Descripción de la tarea: Según el fragmento sobre la División Azul, ¿qué frase pronunció Serrano ante la multitud el 24 de junio de 1941? Indícala, por favor.

Fragmento de la página:

******

El 24 de junio de 1941, la Falange legitimista toma la iniciativa y organiza una importante manifestación que se presenta ante la Secretaría General de la FET cuyo titular es Arrese. No es éste, sin embargo, quien se dirige a la multitud, sino Serrano, que atento a la jugada no ha querido quedar descolocado y ha acudido con urgencia al edificio de la calle Alcalá. Una vez allí, se adelanta al propio secretario general y pronuncia la famosa frase “¡Rusia es culpable!”, que inaugura la aventura de la popularmente conocida como División Azul
También la recluta de voluntarios es asumida, en un primer momento, por la FET, que abre banderines de enganche desde el 26 de junio. Pero también aquí la Falange legitimista ve cómo se le roba el ansiado protagonismo: al día siguiente, es el propio Gobierno el que por Decreto se hace cargo oficialmente de esa responsabilidad. Es una verdadera carrera contra el tiempo en la que nadie quiere quedar descolocado. Por lo mismo, y a toque de cornetín, los mandos de una y otra facción falangista se ofrecen como voluntarios. Aznar es el más señalado entre los legitimistas; Ridruejo, entre los serranistas.

******

Datos mostrados:
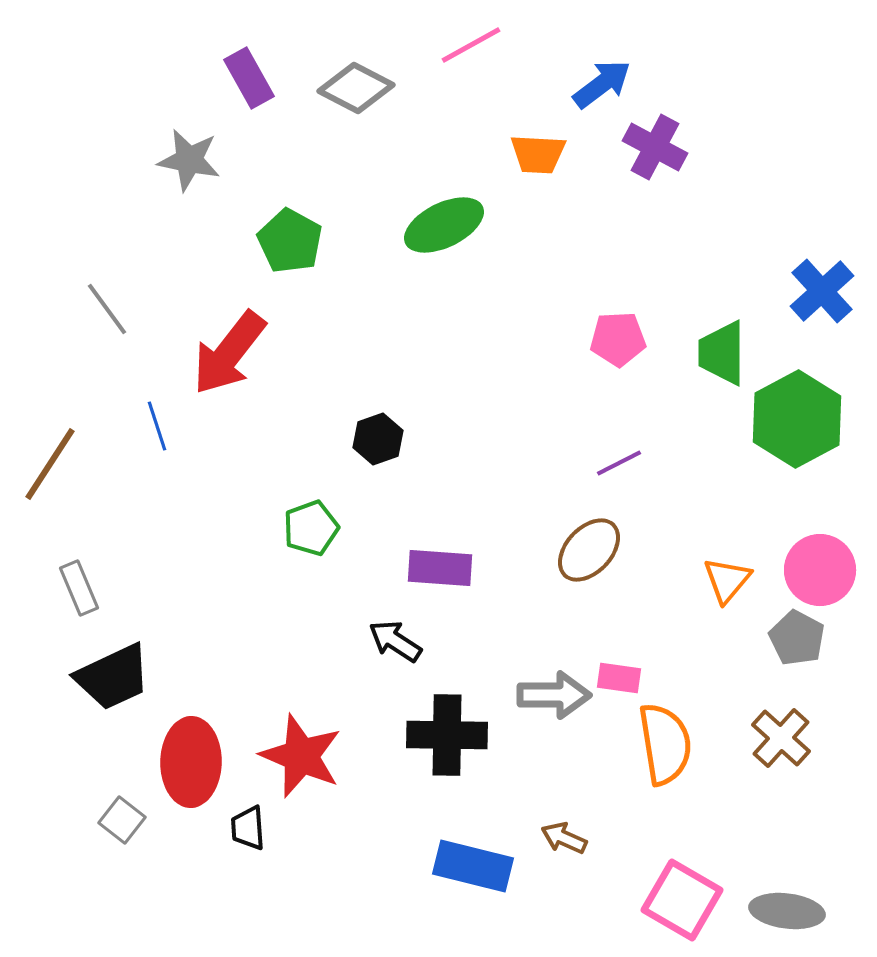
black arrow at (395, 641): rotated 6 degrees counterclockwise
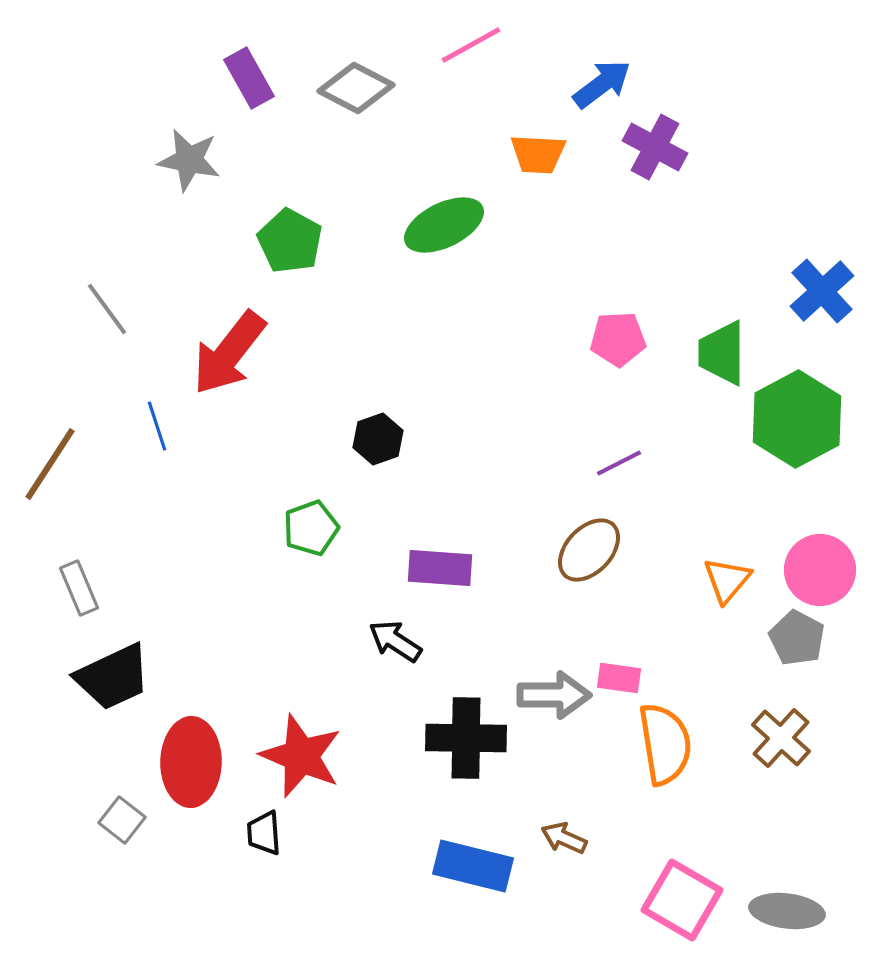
black cross at (447, 735): moved 19 px right, 3 px down
black trapezoid at (248, 828): moved 16 px right, 5 px down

******

Resultado del ejercicio: Serrano pronunció la frase “¡Rusia es culpable!”.